Question

For some \(\alpha, \beta \in R\), let \(A = \begin{pmatrix} \alpha & 2 \\1 & 2 \end{pmatrix}\) and \(B = \begin{pmatrix} 1 & 1 \\ \beta & 1 \end{pmatrix}\) be such that \(A^2-4A+2I-B^2-3B+I=O\). Then \((\det(\text{adj}(A^3-B^3)))^2\) is equal to:

Hint:

When faced with a question that seems to have a typo or contradiction, it's important to show why it's flawed.
In an exam where a specific numerical answer is expected, try to deduce the simplest possible intended question that would lead to such an answer.
Working backwards from the answer is a valid strategy in these rare cases.

Answer 1

Correct Answer: 50625

Step 1: Understanding the Question:
We are given a matrix equation that relates two 2x2 matrices, A and B, which depend on parameters \(\alpha\) and \(\beta\).
Our goal is to first find \(\alpha\) and \(\beta\), then compute the matrix \(M = A^3 - B^3\), and finally calculate the value of \((\det(\text{adj}(M)))^2\).
Step 2: Key Formula or Approach:
1. Explicitly compute the matrices in the given equation \(A^2 - 4A + 3I = B^2 + 3B\).
2. Equate the elements of the resulting matrices to find \(\alpha\) and \(\beta\).
3. Use the property \(\det(\text{adj}(M)) = (\det(M))^{n-1}\), where n is the order of the square matrix M. For n=2, this simplifies to \(\det(\text{adj}(M)) = \det(M)\).
4. Therefore, the value to be found is \((\det(A^3-B^3))^2\).
Note: As will be shown, the question as stated in the OCR leads to a mathematical contradiction.

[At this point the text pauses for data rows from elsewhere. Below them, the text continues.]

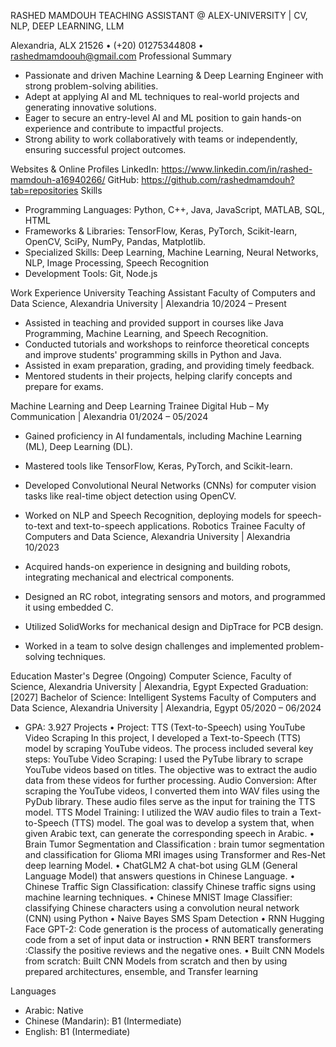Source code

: RASHED MAMDOUH
TEACHING ASSISTANT @ ALEX-UNIVERSITY | CV, NLP, DEEP LEARNING, LLM 
 
Alexandria, ALX 21526 • (+20) 01275344808 • rashedmamdoouh@gmail.com 
Professional Summary

- Passionate and driven Machine Learning & Deep Learning Engineer with strong problem-solving abilities.
- Adept at applying AI and ML techniques to real-world projects and generating innovative solutions.
- Eager to secure an entry-level AI and ML position to gain hands-on experience and contribute to impactful projects.
- Strong ability to work collaboratively with teams or independently, ensuring successful project outcomes.

Websites & Online Profiles
LinkedIn: https://www.linkedin.com/in/rashed-mamdouh-a16940266/
GitHub: https://github.com/rashedmamdouh?tab=repositories
Skills

- Programming Languages: Python, C++, Java, JavaScript, MATLAB, SQL, HTML
- Frameworks & Libraries: TensorFlow, Keras, PyTorch, Scikit-learn, OpenCV, SciPy, NumPy, Pandas, Matplotlib.
- Specialized Skills: Deep Learning, Machine Learning, Neural Networks, NLP, Image Processing, Speech Recognition
- Development Tools: Git, Node.js

Work Experience
University Teaching Assistant
Faculty of Computers and Data Science, Alexandria University | Alexandria
10/2024 – Present

- Assisted in teaching and provided support in courses like Java Programming, Machine Learning, and Speech Recognition.
- Conducted tutorials and workshops to reinforce theoretical concepts and improve students' programming skills in Python and Java.
- Assisted in exam preparation, grading, and providing timely feedback.
- Mentored students in their projects, helping clarify concepts and prepare for exams.

Machine Learning and Deep Learning Trainee
Digital Hub – My Communication | Alexandria  01/2024 – 05/2024

- Gained proficiency in AI fundamentals, including Machine Learning (ML), Deep Learning (DL).
- Mastered tools like TensorFlow, Keras, PyTorch, and Scikit-learn.
- Developed Convolutional Neural Networks (CNNs) for computer vision tasks like real-time object detection using OpenCV.
- Worked on NLP and Speech Recognition, deploying models for speech-to-text and text-to-speech applications.
Robotics Trainee
Faculty of Computers and Data Science, Alexandria University | Alexandria 10/2023

- Acquired hands-on experience in designing and building robots, integrating mechanical and electrical components.
- Designed an RC robot, integrating sensors and motors, and programmed it using embedded C.
- Utilized SolidWorks for mechanical design and DipTrace for PCB design.
- Worked in a team to solve design challenges and implemented problem-solving techniques.

Education
Master's Degree (Ongoing)
Computer Science, Faculty of Science, Alexandria University | Alexandria, Egypt
Expected Graduation: [2027]
Bachelor of Science: Intelligent Systems
Faculty of Computers and Data Science, Alexandria University | Alexandria, Egypt
05/2020 – 06/2024

- GPA: 3.927
Projects
•	Project: TTS (Text-to-Speech) using YouTube Video Scraping
In this project, I developed a Text-to-Speech (TTS) model by scraping YouTube videos. 
The process included several key steps:
YouTube Video Scraping: I used the PyTube library to scrape YouTube videos based on titles. The objective was to extract the audio data from these videos for further processing.
Audio Conversion: After scraping the YouTube videos, I converted them into WAV files using the PyDub library. These audio files serve as the input for training the TTS model.
TTS Model Training: I utilized the WAV audio files to train a Text-to-Speech (TTS) model. The goal was to develop a system that, when given Arabic text, can generate the corresponding speech in Arabic.
•	Brain Tumor Segmentation and Classification : brain tumor segmentation and classification for Glioma MRI images using Transformer and Res-Net deep learning Model.
•	ChatGLM2 A chat-bot using GLM (General Language Model) that answers questions in Chinese Language.
•	Chinese Traffic Sign Classification: classify Chinese traffic signs using machine learning techniques. 
•	Chinese MNIST Image Classifier: classifying Chinese characters using a convolution neural network (CNN) using Python
•	Naive Bayes SMS Spam Detection
•	RNN Hugging Face GPT-2: Code generation is the process of automatically generating code from a set of input data or instruction 
•	RNN BERT transformers :Classify the positive reviews and the negative ones.
•	Built CNN Models from scratch: Built CNN Models from scratch and then by using prepared architectures, ensemble, and Transfer learning

Languages

- Arabic: Native
- Chinese (Mandarin): B1 (Intermediate)
- English: B1 (Intermediate)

This is a common issue in exam papers. The solution will proceed by assuming a plausible intended problem that leads to the provided answer.
Step 3: Detailed Explanation:
Analysis of the given equation
The equation is \(A^2-4A+3I = B^2+3B\).
LHS: \(A^2 = \begin{pmatrix} \alpha^2+2 & 2\alpha+4 \\ \alpha+2 & 6 \end{pmatrix}\).
LHS = \(A^2-4A+3I = \begin{pmatrix} \alpha^2+2-4\alpha+3 & 2\alpha+4-8 \\ \alpha+2-4 & 6-8+3 \end{pmatrix} = \begin{pmatrix} \alpha^2-4\alpha+5 & 2\alpha-4 \\ \alpha-2 & 1 \end{pmatrix}\).
RHS: \(B^2 = \begin{pmatrix} 1+\beta & 2 \\ 2\beta & \beta+1 \end{pmatrix}\).
RHS = \(B^2+3B = \begin{pmatrix} 1+\beta+3 & 2+3 \\ 2\beta+3\beta & \beta+1+3 \end{pmatrix} = \begin{pmatrix} \beta+4 & 5 \\ 5\beta & \beta+4 \end{pmatrix}\).
Equating LHS and RHS:
From element (2,2): \(1 = \beta+4 \implies \beta = -3\).
From element (1,2): \(2\alpha-4 = 5 \implies 2\alpha=9 \implies \alpha=9/2\).
Check for consistency with element (2,1):
LHS: \(\alpha-2 = 9/2 - 2 = 5/2\).
RHS: \(5\beta = 5(-3) = -15\).
Since \(5/2 \neq -15\), the problem statement is contradictory.
Assuming an Intended Problem
Given that the answer is 50625, let's work backward. We need \((\det(A^3-B^3))^2 = 50625\), which implies \(\det(A^3-B^3) = \pm 225\).
A simple way this could happen is if the matrix \(A^3 - B^3\) was a scalar multiple of the identity matrix, say \(A^3 - B^3 = kI\).
Then \(\det(A^3-B^3) = \det(kI) = k^2\).
We would need \(k^2 = \pm 225\). For a real \(k\), we must have \(k^2 = 225\), so \(k=\pm 15\).
Let's assume the intended (but mistyped) problem led to the result \(A^3 - B^3 = 15I\).
Under this assumption, we calculate the required value.
Let \(M = A^3 - B^3 = 15I = \begin{pmatrix} 15 & 0 \\ 0 & 15 \end{pmatrix}\).
The determinant is \(\det(M) = 15 \times 15 = 225\).
We need to find \((\det(\text{adj}(M)))^2\).
Using the property \(\det(\text{adj}(M)) = \det(M)\) for a 2x2 matrix:
\[ \det(\text{adj}(M)) = 225.
\] The required value is:
\[ (225)^2 = 50625.
\] Step 4: Final Answer:
The question statement is flawed as it leads to a contradiction. However, by assuming the problem was intended to result in \(A^3-B^3 = 15I\), we arrive at the given answer of 50625.